Skandinavien | Stockpicker im Vorteil | Nokia im Visier

Scandinavian FlagsDie lange Polarnacht legt sich über den nordischen Aktienmarkt. Fast pünktlich zum Jahresende geht die Party, in manchen Fällen auch die Geduld, bei skandinavischen Akten dem Ende zu. Der Depotanteil der Nordlichter wurde dementsprechend reduziert.

Fast erwartungsgemäß sind nur noch die Langfrist-Favoriten im five-alive portfolio bzw. – wikifolio verblieben, nämlich Telenor aus Norwegen und die schwedische Investor AB. Außerdem noch mit dabei: Bakkafrost von den Färöer-Inseln.

SIMcorp und ABG Sundal kamen nicht vom Fleck und begannen dann auch noch zu schwächeln. DFDS liefen gut. Als aber bei DFDS jedoch die Trendlinie gebrochen wurde, zogen wir auch hier die Reißleine und nahmen die Gewinne mit. Ähnliches gilt für A.P. Møller-Mærsk, die nach miesen Quartalszahlen zu schnell an Höhe verloren und zurück auf „Los“ gehen musste, wo wir und uns dann von den Dänen wieder verabschiedeten. Zwar darf man annehmen, dass Møller-Mærsk in einem weiteren Anlauf den Weg gen Norden wieder schaffen werden, doch ist das Risikoprofil derzeit nicht nach unserem Geschmack. Gleiches gilt für ABG, wo die Dividendenpolitik den entscheidenden Ausschlag zu Investition gab, der schwächelnde Kurs aber die positiven Effekte egalisiert.

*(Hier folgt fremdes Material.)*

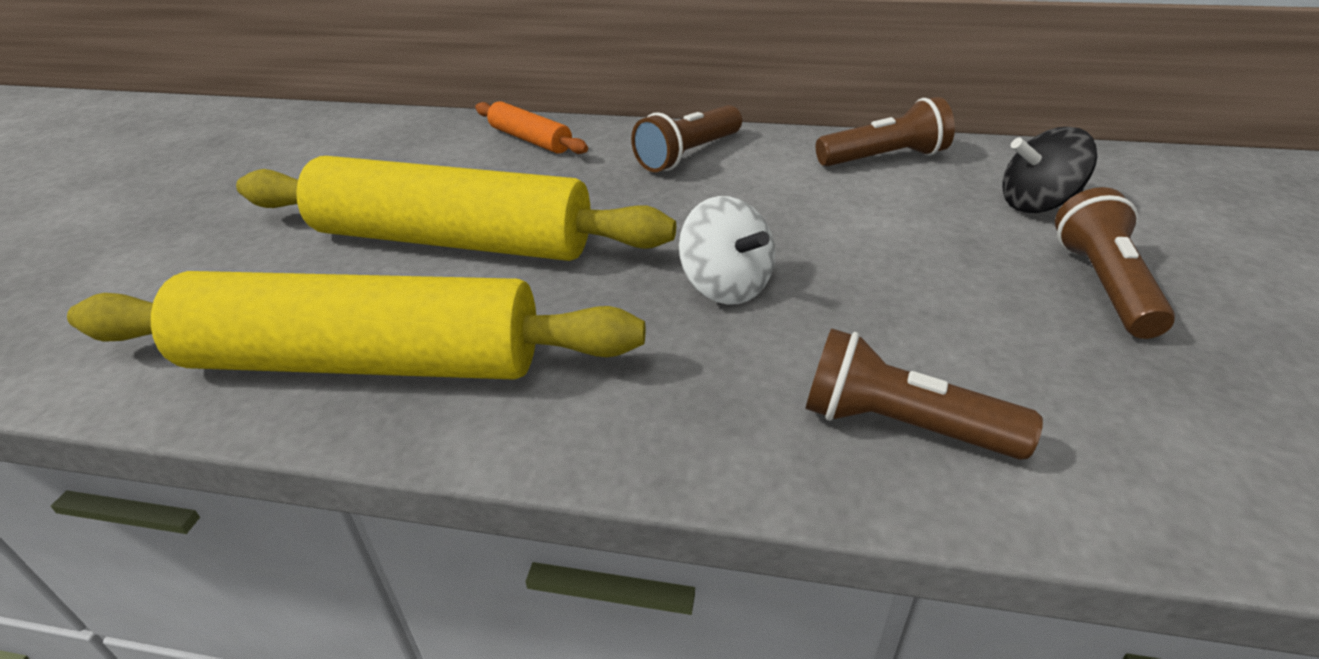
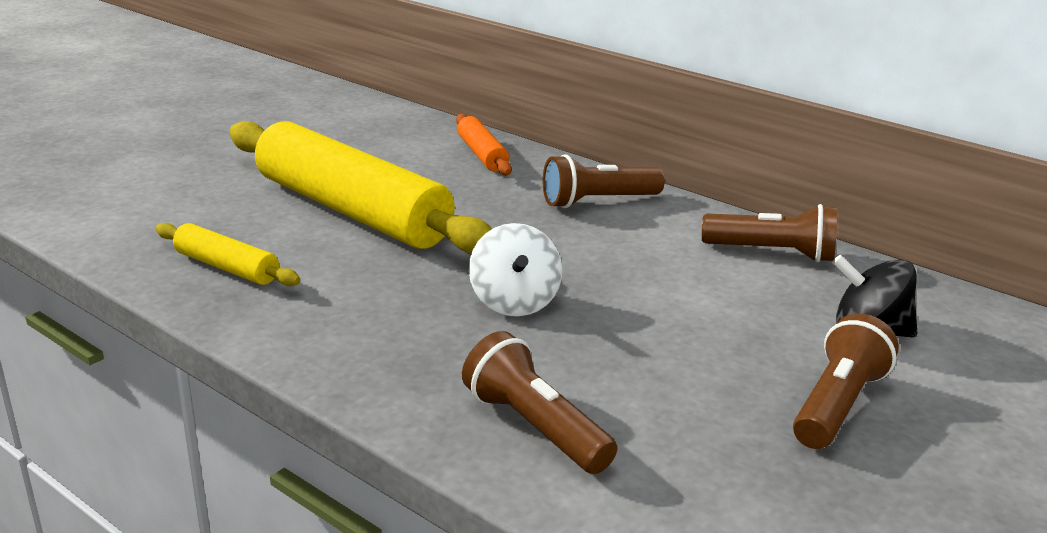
camera: 25 degrees right, 10 degrees down
yellow rolling pin [67,271,645,380] -> yellow rolling pin [156,223,301,286], size x0.45

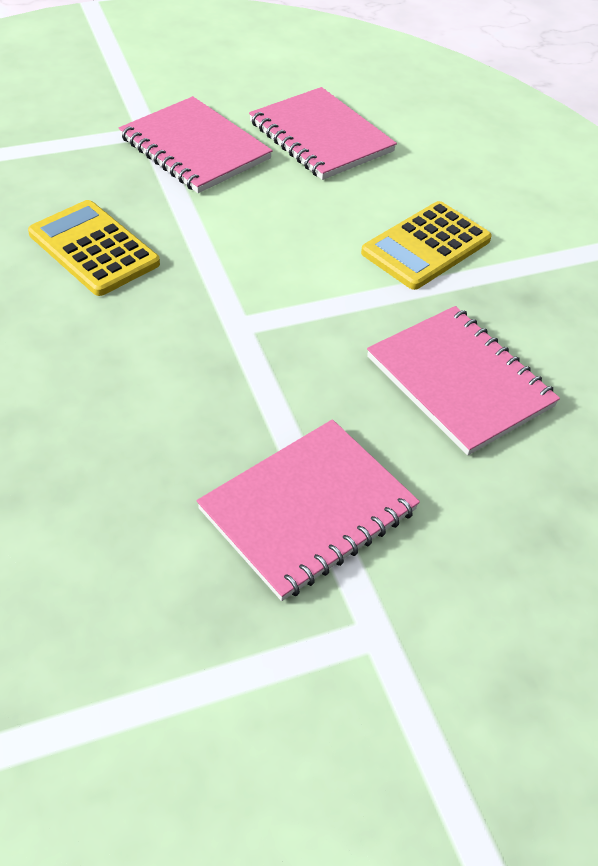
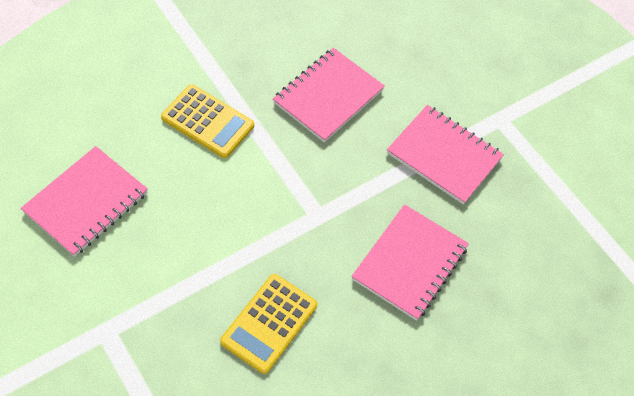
camera: 105 degrees left, 10 degrees up
pink notebook [119,96,273,193] -> pink notebook moved to [351,204,469,321]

Kurz zur Einordnung: AGB Sundal hätte bei gleichbleibender Ausschüttung eine Dividendenrendite von rund zehn Prozent. Positiv hervorzuheben ist, dass man bisher auch in schlechten Jahren eine „Mindestdividende“ von 0,50 NOK zahlte. Schade nur, dass die Dividenden gern auch mal aus der Substanz gezahlt werden, was dann das Eigenkapital und somit den Buchwert der Aktie mindert und sich vermutlich derzeit auch im Chart abzeichnet. Allerdings liegen hier bei NOK 4,65 und 4,20 Unterstützungsmarken in Form steigender Trendlinie voraus, woraus sich Chancen ergeben könnten. Derzeit notiert AGB bei rund 4,80 NOK.

Nicht zu vergessen: Bakkafrost. Die Aktie der Lachsfarmer von den Färöer-Inseln klettert wie aufgezogen an der aufsteigenden Trendlinie empor. Und dies trotz zwischenzeitlicher Meldung einer Virusinfektion in einer Zuchtanlage. Solange der Trend intakt ist, gilt es, wie bei Telenor und der Investor AB, Gewinne laufen zu lassen.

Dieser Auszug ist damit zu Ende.